**DESCRIPTION OF THE TASK**
Please write out, word for word, the stretch from "Late summer 2009" through "I went ahead." in the Lyme disease passage below.

Late summer 2009 the naturopath suggested some new tests. She had a number of patients like me, she said: very sick, a garbage can diagnosis (chronic fatigue, fibromyalgia, other lingering but indistinct syndromes), slowly better and now mostly well, but never completely. The leaden drape of fatigue could still make the most timid day a challenge. She’d been to conferences and done some reading, and her hunch had proven with her other patients she’d tested so far.
The tests were for Lyme disease. They were pricey, and given how little usefulness tests had provided to this point, I hesitated. Insurance would cover a little, it turned out, so I went ahead.
A week later we were in Montana, escaping a few torturous, rare Seattle days of 100-degree heat. The tiny motel at Glacier National Park’s edge had overpriced ice cream and t-shirts and the thinnest edge of cell reception. Back from hiking, a voicemail came through. Standing on a rock and plugging my other ear, I heard the office assistant report the test had come back “very positive”. In the tiny room unchanged since the mid-Fifites, I stood in the screen doorway and felt a mix of relief and exasperation. I’m more or less well, and now they tell me.
The test changed nothing real: I was well, working in a new field, living in the city, the worst days thin memories I made a point of not dwelling on. The masses of papers and files still chronicled my normal standard tests and doubtless doctors’ notes about an agitated patient with no obvious symptoms. Outwardly I looked the same as I always had, and inwardly I felt the same mostly-certain wellness. But now I had something the bureaucracy must accept, that all the piles of rules and gatekeepers could not push away. I had my own piece of paper. I finally had a test I passed.
The test came back in August, 2009. I had been solidly well for over a year: no interludes, relapses, weird episodes. I swam regularly and went for afternoon-long walks and day hikes. The naturopath changed my meds around and I took then with a confidence I never had before. I had no side-effects, no dramatic response, but some things got gradually better: joint pain, soreness in my feet, rashes. A fog I didn’t realize I still suffered from lifted, and my thoughts were faster and more complete. My vision sharpened even further. I noticed vitamins seemed to work better, which was demonstrated when I forgot them.
I keep up the vitamins, having returned to a dedicated, or perhaps hypochondriachal, attention to them learned from my mother. I read Linus Pauling’s book on vitamin C and take large quantities of it, and I wonder things would have gone had I read the book at its 1986 appearance. I wonder other things: was the severe mono that kept me out of the first month of the eighth grade, after which I never really felt well, the start of this? Could I have had Lyme all through high school, explaining my blurry thoughts, inability to remember anything, extreme anxiety, knotted stomach, breathlessness with any exertion? Or did it really come on in April 2002, a ton of bricks with no name?

**PROVIDED DATA**
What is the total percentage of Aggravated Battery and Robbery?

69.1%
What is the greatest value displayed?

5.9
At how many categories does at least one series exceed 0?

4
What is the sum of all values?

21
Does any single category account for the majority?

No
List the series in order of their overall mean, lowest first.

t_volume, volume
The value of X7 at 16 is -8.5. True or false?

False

**EXPECTED OUTPUT**
Late summer 2009 the naturopath suggested some new tests. She had a number of patients like me, she said: very sick, a garbage can diagnosis (chronic fatigue, fibromyalgia, other lingering but indistinct syndromes), slowly better and now mostly well, but never completely. The leaden drape of fatigue could still make the most timid day a challenge. She’d been to conferences and done some reading, and her hunch had proven with her other patients she’d tested so far.
The tests were for Lyme disease. They were pricey, and given how little usefulness tests had provided to this point, I hesitated. Insurance would cover a little, it turned out, so I went ahead.